Twenty-four hours after I wrote the post about my grandmother, she died peacefully, in her sleep.
When I was 19, I helped my grandmother clean out her house in preparation for a move. She was angry. My grandfather had sold their house without consulting her. The house they had built in the 1950s, where they had lived since my mother was somewhere around 12 or 13. I'm not sure of the year, and really, it doesn't matter. They had lived there for a long time. Grandma had just finished redecorating. And Grandpa went and sold the house.
Mind you, they were just moving next door - so Grandma could look out the window and see her old house every day. Yeah, that won't make a person bitter or anything. But I digress.
Grandma was angry, but rather than admit to being angry, she found a thousand little ways to act out about it, all the while presenting a sweet and smiling demeanor. Because the new house was smaller than the old house, Grandma's main passive aggressive tactic was to talk about all the things she wouldn't be able to keep, because there simply wasn't room for them. She would smile sweetly and say "Well, it's alright, I don't need those old things anymore," and tell me to put the silver tea service or a crystal vase on the "for the yard sale" table.
It wasn't alright. She did need those old things. Each one had a story about her, or someone she loved, and from before I can remember, my Grandma told me all of those stories. She told them again as we cleaned out her house getting ready for the yard sale and move.
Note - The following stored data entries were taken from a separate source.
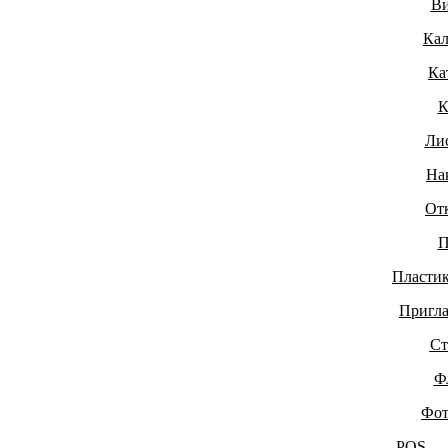
Ви
Кал
Ка
К
Ли
На
От
П
Пластик
Пригла
Ст
Ф
Фот
POS —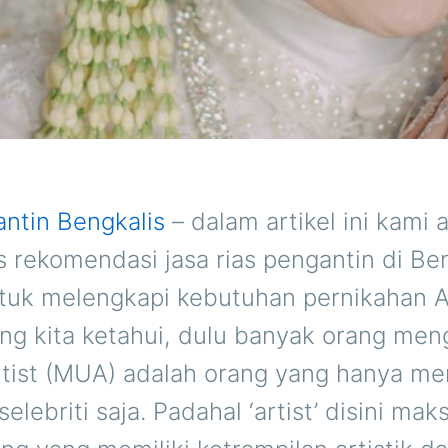
antin Bengkalis
– dalam artikel ini kami 
rekomendasi jasa rias pengantin di Ben
tuk melengkapi kebutuhan pernikahan 
ng kita ketahui, dulu banyak orang men
tist (MUA) adalah orang yang hanya m
/selebriti saja. Padahal ‘artist’ disini ma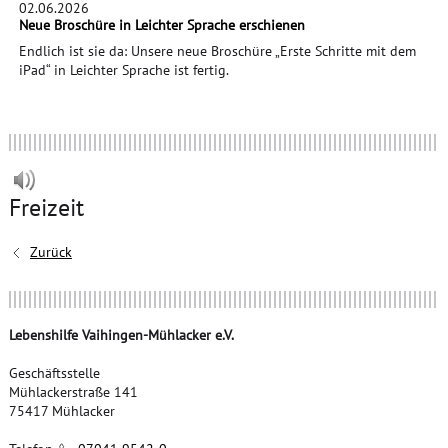
02.06.2026
Neue Broschüre in Leichter Sprache erschienen
Endlich ist sie da: Unsere neue Broschüre „Erste Schritte mit dem
iPad“ in Leichter Sprache ist fertig.
Freizeit
Zurück
Lebenshilfe Vaihingen-Mühlacker e.V.
Geschäftsstelle
Mühlackerstraße 141
75417 Mühlacker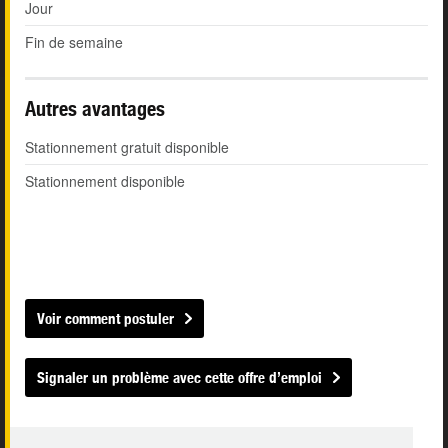
Jour
Fin de semaine
Autres avantages
Stationnement gratuit disponible
Stationnement disponible
Voir comment postuler
Signaler un problème avec cette offre d’emploi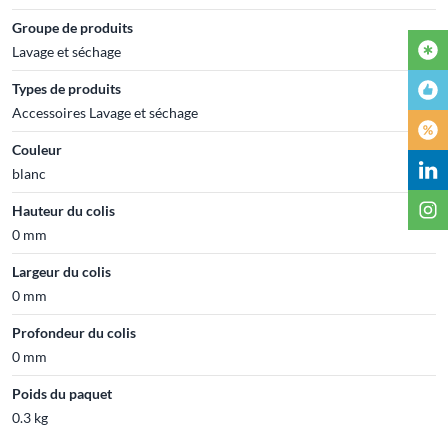
Groupe de produits
Lavage et séchage
Types de produits
Accessoires Lavage et séchage
Couleur
blanc
Hauteur du colis
0 mm
Largeur du colis
0 mm
Profondeur du colis
0 mm
Poids du paquet
0.3 kg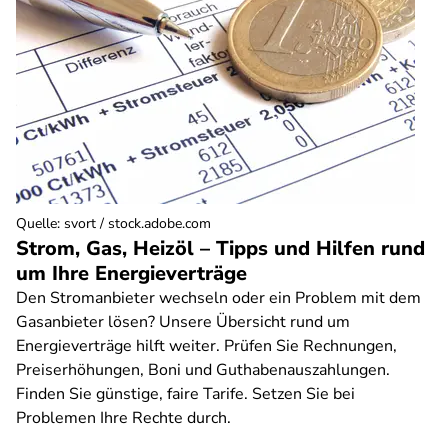
Quelle
:
svort / stock.adobe.com
Strom, Gas, Heizöl – Tipps und Hilfen rund
um Ihre Energieverträge
Den Stromanbieter wechseln oder ein Problem mit dem
Gasanbieter lösen? Unsere Übersicht rund um
Energieverträge hilft weiter. Prüfen Sie Rechnungen,
Preiserhöhungen, Boni und Guthabenauszahlungen.
Finden Sie günstige, faire Tarife. Setzen Sie bei
Problemen Ihre Rechte durch.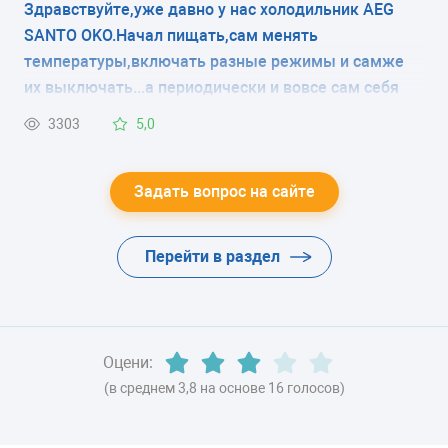
Здравствуйте,уже давно у нас холодильник AEG
ЭНЕРГОПОТРЕБЛЕНИЕ
SANTO OKO.Начал пищать,сам менять
класс A+
температуры,включать разные режимы и самже
их выключать...а периодически и вовсе сам себя
ЦВЕТ
выключает.
3303
5,0
-
ХЛАДАГЕНТ
Задать вопрос на сайте
-
Перейти в раздел
ВЕС
-
Оцени:
(в среднем 3,8 на основе 16 голосов)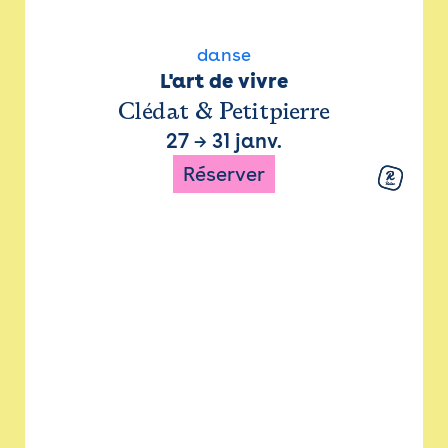
danse
L'art de vivre
Clédat & Petitpierre
27
→
31 janv.
Réserver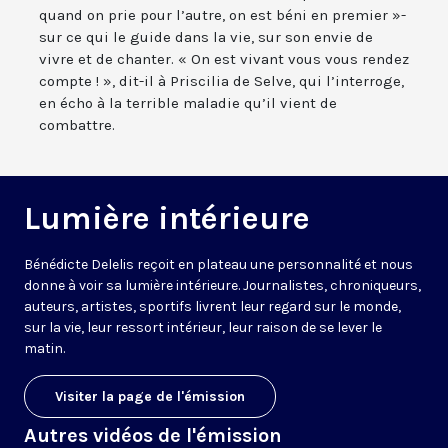
quand on prie pour l’autre, on est béni en premier »-
sur ce qui le guide dans la vie, sur son envie de
vivre et de chanter. « On est vivant vous vous rendez
compte ! », dit-il à Priscilia de Selve, qui l’interroge,
en écho à la terrible maladie qu’il vient de
combattre.
Lumière intérieure
Bénédicte Delelis reçoit en plateau une personnalité et nous
donne à voir sa lumière intérieure. Journalistes, chroniqueurs,
auteurs, artistes, sportifs livrent leur regard sur le monde,
sur la vie, leur ressort intérieur, leur raison de se lever le
matin.
Visiter la page de l'émission
Autres vidéos de l'émission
It won't be long before it's time to clean out my grandmother's house again. The cancer is assaulting her so viciously that over the last few weeks, she's gone from being quite physically capable to being unable to get out of bed. The Alzheimer's has torn away all her stories. And I was too shortsighted to write them down or record them.
I believe that once my grandmother dies, my grandfather will finally let go, too. (My grandfather is another story, for another day.) And then it will be up to my mother and me to clean out their house. How much will we be able to remember, of all that will be left to us?